By 2008, Mr. Harris-Moore squeezed his 6-foot-5 frame in his first stolen plane he crash-landed in the State Central Washington. He had no formal training flight. Two years later, the police on his trail, he went to Indiana, where he stole a Cessna and flew it to the Bahamas. There, in the summer of 2010, Mr. Harris-Moore was arrested after leading specialists in high-speed boat chase.In June, Mr. Harris-Moore pleaded guilty to seven federal charges.
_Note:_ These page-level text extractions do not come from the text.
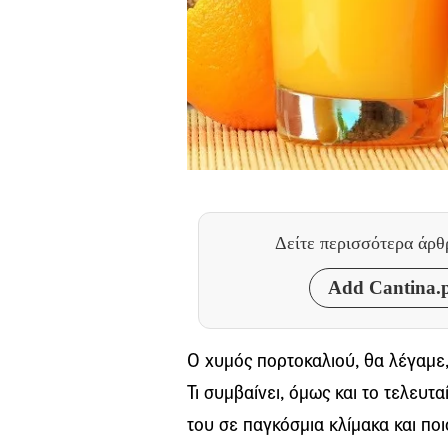
Δείτε περισσότερα άρ
Add Cantina.p
Ο χυμός πορτοκαλιού, θα λέγαμε,
Τι συμβαίνει, όμως και το τελευτ
του σε παγκόσμια κλίμακα και πο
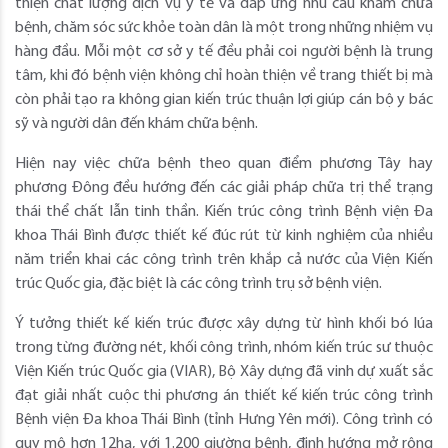
thiện chất lượng dịch vụ y tế và đáp ứng nhu cầu khám chữa
bệnh, chăm sóc sức khỏe toàn dân là một trong những nhiệm vụ
hàng đầu. Mỗi một cơ sở y tế đều phải coi người bệnh là trung
tâm, khi đó bệnh viện không chỉ hoàn thiện về trang thiết bị mà
còn phải tạo ra không gian kiến trúc thuận lợi giúp cán bộ y bác
sỹ và người dân đến khám chữa bệnh.
Hiện nay việc chữa bệnh theo quan điểm phương Tây hay
phương Đông đều hướng đến các giải pháp chữa trị thể trạng
thái thể chất lẫn tinh thần. Kiến trúc công trình Bệnh viện Đa
khoa Thái Bình được thiết kế đúc rút từ kinh nghiệm của nhiều
năm triển khai các công trình trên khắp cả nước của Viện Kiến
trúc Quốc gia, đặc biệt là các công trình trụ sở bệnh viện.
Ý tưởng thiết kế kiến trúc được xây dựng từ hình khối bó lúa
trong từng đường nét, khối công trình, nhóm kiến trúc sư thuộc
Viện Kiến trúc Quốc gia (VIAR), Bộ Xây dựng đã vinh dự xuất sắc
đạt giải nhất cuộc thi phương án thiết kế kiến trúc công trình
Bệnh viện Đa khoa Thái Bình (tỉnh Hưng Yên mới). Công trình có
quy mô hơn 12ha, với 1.200 giường bệnh, định hướng mở rộng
He will be sentenced the charges next month in Seattle. He agreed to pay for aircraft and other items he stole from the proceeds of $ 1200000 movie deal.His lawyer gave him the psychological tests, which concluded that Mr. Harris-Moore did not, contrary to popular myth, which has evolved around it, have a great IQ psychiatrist for the defense also pointed out that his mother drank while she was pregnant with him, According to him, probably influenced his development.
Ms. Keller, who still lives in the trailer, where she raised her son, is tacked to the "No Trespassing" signs of the two that flank the cedars of his long road. She did not reply to a note left in her mailbox requesting a comment. She also attend the hearing request by Mr. Harris-Moore on Friday morning.Neighbors on Camay Island this week reiterated that Mr. Harris-Moore, frustrating as it is, "never stood a chance." Neighbor who lives two doors from the site where Mr. Harris-Moore grew up put it this way: "It is not a folk hero. He's just a punk kid."On the supply Tyee, down the road, Helen Simmons, 83, said she felt the love of a boy who used to steal beef jerky and potato chips from his small shop. Other robbers could not figure out how to disarm her alarm, she said. "He did not take alcohol or cigarettes," Ms. Simmons said. "He was interrupted. He was hungry."The history of Mr. Harris-Moore also moved contempt Judge Churchill. "We can not excuse people because of their upbringing," she said, "but we recognize that, that education has an impact."